You don’t just stitch your own quilt. Managers (from first-line leaders through senior executives) have an enormous influence on whether your team members feel boxed into ladders or supported in building something broader. One of the most helpful things you can do is expand the conversation beyond titles and promotions, and focus instead on skills, experiences, and growth that can happen in many forms.

If someone feels stuck waiting for a promotion, instead of saying, “You just have to wait for the next role,” a manager might say: “Let’s look at the skills you want to build and how you can grow and demonstrate them in this role so you’ll be ready when the time comes.” That feels empowering and grounded, instead of simply waiting to be chosen.

If someone shares that they’re interested in trying something new, even if they’re not 100% sure it’s for them, respond with openness: “I’m glad you let me know. Let’s think about ways you can start getting exposure – maybe by shadowing someone, sitting in on a project, or meeting a few people on that team.” This acknowledges that growth often starts with exploration, not certainty.
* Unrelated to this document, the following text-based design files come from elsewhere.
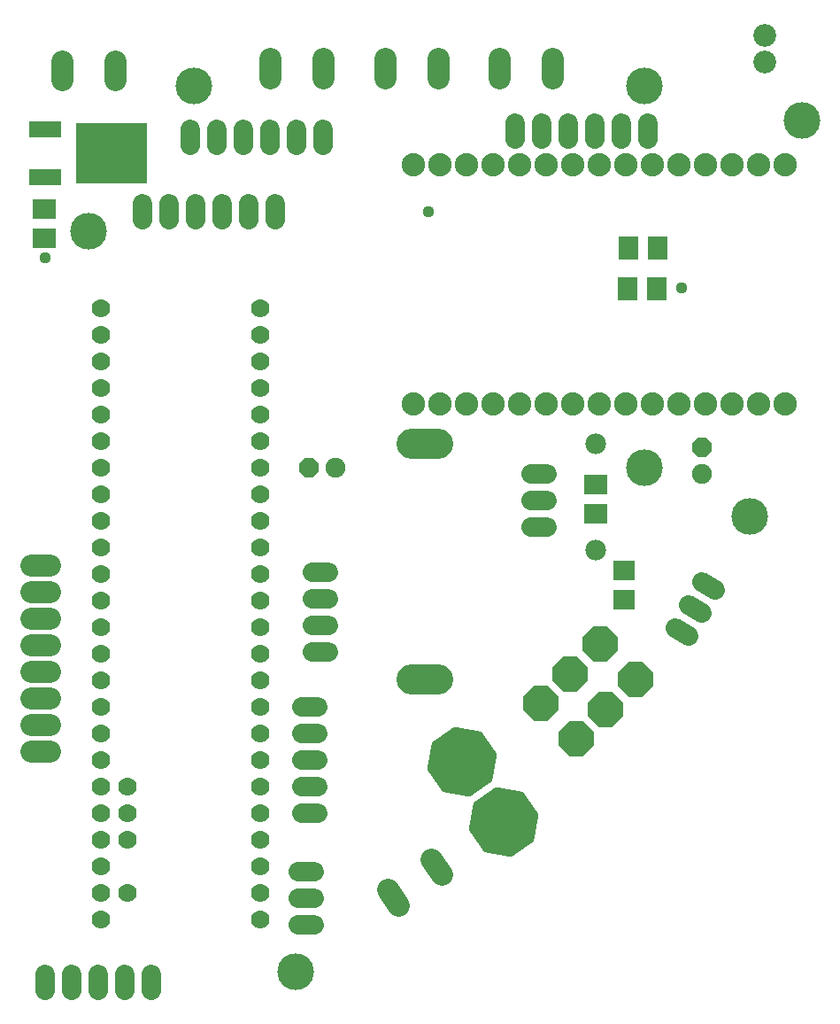
<source format=gbr>
G04 EAGLE Gerber RS-274X export*
G75*
%MOMM*%
%FSLAX34Y34*%
%LPD*%
%INSoldermask Bottom*%
%IPPOS*%
%AMOC8*
5,1,8,0,0,1.08239X$1,22.5*%
G01*
%ADD10C,3.504800*%
%ADD11C,2.095500*%
%ADD12P,2.061953X8X202.500000*%
%ADD13C,1.905000*%
%ADD14P,2.061953X8X112.500000*%
%ADD15R,2.104800X1.904800*%
%ADD16C,1.981200*%
%ADD17C,2.184400*%
%ADD18C,2.844800*%
%ADD19C,1.828800*%
%ADD20R,1.904800X2.304800*%
%ADD21R,2.304800X1.904800*%
%ADD22P,3.587798X8X337.500000*%
%ADD23C,1.778000*%
%ADD24C,2.235200*%
%ADD25C,2.082800*%
%ADD26P,6.841571X8X327.500000*%
%ADD27R,3.154800X1.554800*%
%ADD28R,6.804800X5.854800*%
%ADD29C,1.111200*%


D10*
X74830Y781711D03*
X606440Y920192D03*
X707535Y508730D03*
X272652Y73848D03*
X175440Y920192D03*
X606440Y555192D03*
X757378Y887330D03*
D11*
X358800Y928297D02*
X358800Y946204D01*
X409600Y946204D02*
X409600Y928297D01*
D12*
X286000Y555100D03*
D13*
X311400Y555100D03*
D14*
X661700Y574600D03*
D13*
X661700Y549200D03*
D15*
X587100Y429000D03*
X587100Y457000D03*
D16*
X560100Y477100D03*
X560100Y578700D03*
D17*
X721900Y968700D03*
X721900Y943300D03*
D11*
X49100Y944204D02*
X49100Y926297D01*
X99900Y926297D02*
X99900Y944204D01*
D18*
X383600Y353478D02*
X409000Y353478D01*
X409000Y578522D02*
X383600Y578522D01*
D19*
X661404Y445907D02*
X674602Y438287D01*
X661902Y416290D02*
X648704Y423910D01*
X636004Y401913D02*
X649202Y394293D01*
X299100Y863480D02*
X299100Y878720D01*
X273700Y878720D02*
X273700Y863480D01*
X248300Y863480D02*
X248300Y878720D01*
X222900Y878720D02*
X222900Y863480D01*
X197500Y863480D02*
X197500Y878720D01*
X172100Y878720D02*
X172100Y863480D01*
X482800Y869280D02*
X482800Y884520D01*
X508200Y884520D02*
X508200Y869280D01*
X533600Y869280D02*
X533600Y884520D01*
X559000Y884520D02*
X559000Y869280D01*
X584400Y869280D02*
X584400Y884520D01*
X609800Y884520D02*
X609800Y869280D01*
D11*
X467500Y928297D02*
X467500Y946204D01*
X518300Y946204D02*
X518300Y928297D01*
X248200Y928297D02*
X248200Y946204D01*
X299000Y946204D02*
X299000Y928297D01*
D19*
X293820Y276200D02*
X278580Y276200D01*
X278580Y301600D02*
X293820Y301600D01*
X293820Y327000D02*
X278580Y327000D01*
X278580Y250800D02*
X293820Y250800D01*
X293820Y225400D02*
X278580Y225400D01*
X84000Y71420D02*
X84000Y56180D01*
X109400Y56180D02*
X109400Y71420D01*
X134800Y71420D02*
X134800Y56180D01*
X58600Y56180D02*
X58600Y71420D01*
X33200Y71420D02*
X33200Y56180D01*
X498380Y549500D02*
X513620Y549500D01*
X513620Y524100D02*
X498380Y524100D01*
X498380Y498700D02*
X513620Y498700D01*
D20*
X619000Y765100D03*
X591000Y765100D03*
X618500Y726100D03*
X590500Y726100D03*
D21*
X560100Y511000D03*
X560100Y539000D03*
X32900Y802500D03*
X32900Y774500D03*
D22*
X507240Y330005D03*
X535617Y358383D03*
X563995Y386760D03*
X597760Y352995D03*
X569383Y324617D03*
X541005Y296240D03*
D23*
X239300Y174200D03*
X239300Y199600D03*
X239300Y225000D03*
X239300Y250400D03*
X239300Y275800D03*
X239300Y301200D03*
X239300Y326600D03*
X239300Y352000D03*
X239300Y377400D03*
X239300Y402800D03*
X239300Y428200D03*
X239300Y453600D03*
X86900Y453600D03*
X86900Y428200D03*
X86900Y402800D03*
X86900Y377400D03*
X86900Y352000D03*
X86900Y326600D03*
X86900Y301200D03*
X86900Y275800D03*
X86900Y250400D03*
X86900Y225000D03*
X86900Y199600D03*
X239300Y148800D03*
X86900Y174200D03*
X86900Y148800D03*
X239300Y123400D03*
X86900Y123400D03*
X239300Y479000D03*
X86900Y479000D03*
X239300Y504400D03*
X239300Y529800D03*
X239300Y555200D03*
X239300Y580600D03*
X239300Y606000D03*
X239300Y631400D03*
X239300Y656800D03*
X239300Y682200D03*
X239300Y707600D03*
X86900Y707600D03*
X86900Y682200D03*
X86900Y656800D03*
X86900Y631400D03*
X86900Y606000D03*
X86900Y580600D03*
X86900Y555200D03*
X86900Y529800D03*
X86900Y504400D03*
X112300Y148800D03*
X112300Y199600D03*
X112300Y225000D03*
X112300Y250400D03*
D24*
X385200Y616000D03*
X410600Y616000D03*
X436000Y616000D03*
X461400Y616000D03*
X486800Y616000D03*
X512200Y616000D03*
X537600Y616000D03*
X563000Y616000D03*
X588400Y616000D03*
X613800Y616000D03*
X639200Y616000D03*
X664600Y616000D03*
X690000Y616000D03*
X715400Y616000D03*
X740800Y616000D03*
X385200Y844600D03*
X410600Y844600D03*
X436000Y844600D03*
X461400Y844600D03*
X486800Y844600D03*
X512200Y844600D03*
X537600Y844600D03*
X563000Y844600D03*
X588400Y844600D03*
X613800Y844600D03*
X639200Y844600D03*
X664600Y844600D03*
X690000Y844600D03*
X715400Y844600D03*
X740800Y844600D03*
D25*
X37490Y386000D02*
X19710Y386000D01*
X19710Y360600D02*
X37490Y360600D01*
X37490Y411400D02*
X19710Y411400D01*
X19710Y436800D02*
X37490Y436800D01*
X37490Y462200D02*
X19710Y462200D01*
X19710Y335200D02*
X37490Y335200D01*
X37490Y309800D02*
X19710Y309800D01*
X19710Y284400D02*
X37490Y284400D01*
D11*
X360700Y152064D02*
X370971Y137395D01*
X412584Y166533D02*
X402313Y181201D01*
D26*
X432111Y274138D03*
X472261Y216798D03*
D19*
X202300Y792780D02*
X202300Y808020D01*
X227700Y808020D02*
X227700Y792780D01*
X253100Y792780D02*
X253100Y808020D01*
X176900Y808020D02*
X176900Y792780D01*
X151500Y792780D02*
X151500Y808020D01*
X126100Y808020D02*
X126100Y792780D01*
X289380Y429700D02*
X304620Y429700D01*
X304620Y404300D02*
X289380Y404300D01*
X289380Y378900D02*
X304620Y378900D01*
X304620Y455100D02*
X289380Y455100D01*
X290620Y118600D02*
X275380Y118600D01*
X275380Y144000D02*
X290620Y144000D01*
X290620Y169400D02*
X275380Y169400D01*
D27*
X33000Y833200D03*
X33000Y878800D03*
D28*
X97000Y856000D03*
D29*
X33000Y756000D03*
X642000Y727000D03*
X400000Y800000D03*
M02*

</source>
And if someone shifts direction entirely – for example, moving from people leadership back into an individual contributor role – your words matter. Reminding them that it isn’t a step down, but another meaningful square in their career quilt can help make that transition successful, and it may matter more to them than you realize.

Redefining success

Ladders measure success by how high you climb. Quilts measure success by what you build along the way.

When we help people (including ourselves) see their careers in a different light, we stop equating promotions with progress. We start valuing depth over direction, learning over hierarchy, and stories over status. And careers become something people shape, rather than something they endure while waiting for their turn.

Because real growth isn’t about how high you go—it’s about shaping a career that reflects who you are and allows you to contribute something uniquely valuable along the way.